Records contained in a dataset:

*** Block opens ***

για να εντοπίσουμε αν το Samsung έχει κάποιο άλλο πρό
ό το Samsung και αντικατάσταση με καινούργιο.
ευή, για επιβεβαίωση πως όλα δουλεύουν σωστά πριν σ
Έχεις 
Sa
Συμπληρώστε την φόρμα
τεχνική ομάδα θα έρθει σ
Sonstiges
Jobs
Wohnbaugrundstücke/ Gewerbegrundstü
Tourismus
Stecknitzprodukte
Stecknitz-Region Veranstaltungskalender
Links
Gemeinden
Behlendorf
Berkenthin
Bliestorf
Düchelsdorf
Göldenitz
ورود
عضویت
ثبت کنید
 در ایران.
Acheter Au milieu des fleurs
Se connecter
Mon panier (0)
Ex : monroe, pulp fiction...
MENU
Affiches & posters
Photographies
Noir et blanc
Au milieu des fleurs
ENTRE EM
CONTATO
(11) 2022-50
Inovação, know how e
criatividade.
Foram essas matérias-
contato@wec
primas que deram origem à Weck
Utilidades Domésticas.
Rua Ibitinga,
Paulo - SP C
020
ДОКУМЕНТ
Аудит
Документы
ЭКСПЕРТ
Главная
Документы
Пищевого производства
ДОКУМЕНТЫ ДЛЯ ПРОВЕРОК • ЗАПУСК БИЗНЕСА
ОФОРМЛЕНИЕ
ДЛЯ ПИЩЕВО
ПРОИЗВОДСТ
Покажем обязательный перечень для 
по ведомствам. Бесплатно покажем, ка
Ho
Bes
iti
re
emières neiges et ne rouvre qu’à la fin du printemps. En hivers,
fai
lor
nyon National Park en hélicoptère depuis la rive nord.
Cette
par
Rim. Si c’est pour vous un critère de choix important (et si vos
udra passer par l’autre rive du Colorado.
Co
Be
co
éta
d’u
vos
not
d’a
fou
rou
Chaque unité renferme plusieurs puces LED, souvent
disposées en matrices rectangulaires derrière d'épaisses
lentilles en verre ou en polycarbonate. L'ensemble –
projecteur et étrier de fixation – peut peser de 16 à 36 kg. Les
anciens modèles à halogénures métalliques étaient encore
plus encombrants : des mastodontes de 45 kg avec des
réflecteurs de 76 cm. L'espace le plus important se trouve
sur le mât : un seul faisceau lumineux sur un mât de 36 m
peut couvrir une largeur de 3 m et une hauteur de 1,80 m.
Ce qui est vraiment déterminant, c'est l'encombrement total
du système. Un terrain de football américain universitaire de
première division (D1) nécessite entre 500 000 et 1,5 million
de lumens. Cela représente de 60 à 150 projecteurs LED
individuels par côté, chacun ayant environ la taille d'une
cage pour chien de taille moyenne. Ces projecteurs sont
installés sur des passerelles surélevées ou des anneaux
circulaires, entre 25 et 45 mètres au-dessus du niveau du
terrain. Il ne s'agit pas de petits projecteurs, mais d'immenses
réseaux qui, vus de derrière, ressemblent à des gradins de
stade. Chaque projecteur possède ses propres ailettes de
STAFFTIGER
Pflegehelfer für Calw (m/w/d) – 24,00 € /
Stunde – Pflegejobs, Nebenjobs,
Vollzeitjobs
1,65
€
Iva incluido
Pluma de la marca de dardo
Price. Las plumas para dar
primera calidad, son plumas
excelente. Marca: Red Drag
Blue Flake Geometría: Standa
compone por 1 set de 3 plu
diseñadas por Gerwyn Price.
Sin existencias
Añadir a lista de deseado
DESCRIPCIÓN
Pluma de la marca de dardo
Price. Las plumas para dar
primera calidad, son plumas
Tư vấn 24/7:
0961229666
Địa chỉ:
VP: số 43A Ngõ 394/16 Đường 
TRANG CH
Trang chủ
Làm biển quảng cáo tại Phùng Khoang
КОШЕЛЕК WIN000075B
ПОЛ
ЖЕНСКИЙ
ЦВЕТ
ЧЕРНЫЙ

*** Block closes ***

YOUR TASK
Print out all of the records above, word for word.

ANSWER SECTION
για να εντοπίσουμε αν το Samsung έχει κάποιο άλλο πρό
ό το Samsung και αντικατάσταση με καινούργιο.
ευή, για επιβεβαίωση πως όλα δουλεύουν σωστά πριν σ
Έχεις 
Sa
Συμπληρώστε την φόρμα
τεχνική ομάδα θα έρθει σ
Sonstiges
Jobs
Wohnbaugrundstücke/ Gewerbegrundstü
Tourismus
Stecknitzprodukte
Stecknitz-Region Veranstaltungskalender
Links
Gemeinden
Behlendorf
Berkenthin
Bliestorf
Düchelsdorf
Göldenitz
ورود
عضویت
ثبت کنید
 در ایران.
Acheter Au milieu des fleurs
Se connecter
Mon panier (0)
Ex : monroe, pulp fiction...
MENU
Affiches & posters
Photographies
Noir et blanc
Au milieu des fleurs
ENTRE EM
CONTATO
(11) 2022-50
Inovação, know how e
criatividade.
Foram essas matérias-
contato@wec
primas que deram origem à Weck
Utilidades Domésticas.
Rua Ibitinga,
Paulo - SP C
020
ДОКУМЕНТ
Аудит
Документы
ЭКСПЕРТ
Главная
Документы
Пищевого производства
ДОКУМЕНТЫ ДЛЯ ПРОВЕРОК • ЗАПУСК БИЗНЕСА
ОФОРМЛЕНИЕ
ДЛЯ ПИЩЕВО
ПРОИЗВОДСТ
Покажем обязательный перечень для 
по ведомствам. Бесплатно покажем, ка
Ho
Bes
iti
re
emières neiges et ne rouvre qu’à la fin du printemps. En hivers,
fai
lor
nyon National Park en hélicoptère depuis la rive nord.
Cette
par
Rim. Si c’est pour vous un critère de choix important (et si vos
udra passer par l’autre rive du Colorado.
Co
Be
co
éta
d’u
vos
not
d’a
fou
rou
Chaque unité renferme plusieurs puces LED, souvent
disposées en matrices rectangulaires derrière d'épaisses
lentilles en verre ou en polycarbonate. L'ensemble –
projecteur et étrier de fixation – peut peser de 16 à 36 kg. Les
anciens modèles à halogénures métalliques étaient encore
plus encombrants : des mastodontes de 45 kg avec des
réflecteurs de 76 cm. L'espace le plus important se trouve
sur le mât : un seul faisceau lumineux sur un mât de 36 m
peut couvrir une largeur de 3 m et une hauteur de 1,80 m.
Ce qui est vraiment déterminant, c'est l'encombrement total
du système. Un terrain de football américain universitaire de
première division (D1) nécessite entre 500 000 et 1,5 million
de lumens. Cela représente de 60 à 150 projecteurs LED
individuels par côté, chacun ayant environ la taille d'une
cage pour chien de taille moyenne. Ces projecteurs sont
installés sur des passerelles surélevées ou des anneaux
circulaires, entre 25 et 45 mètres au-dessus du niveau du
terrain. Il ne s'agit pas de petits projecteurs, mais d'immenses
réseaux qui, vus de derrière, ressemblent à des gradins de
stade. Chaque projecteur possède ses propres ailettes de
STAFFTIGER
Pflegehelfer für Calw (m/w/d) – 24,00 € /
Stunde – Pflegejobs, Nebenjobs,
Vollzeitjobs
1,65
€
Iva incluido
Pluma de la marca de dardo
Price. Las plumas para dar
primera calidad, son plumas
excelente. Marca: Red Drag
Blue Flake Geometría: Standa
compone por 1 set de 3 plu
diseñadas por Gerwyn Price.
Sin existencias
Añadir a lista de deseado
DESCRIPCIÓN
Pluma de la marca de dardo
Price. Las plumas para dar
primera calidad, son plumas
Tư vấn 24/7:
0961229666
Địa chỉ:
VP: số 43A Ngõ 394/16 Đường 
TRANG CH
Trang chủ
Làm biển quảng cáo tại Phùng Khoang
КОШЕЛЕК WIN000075B
ПОЛ
ЖЕНСКИЙ
ЦВЕТ
ЧЕРНЫЙ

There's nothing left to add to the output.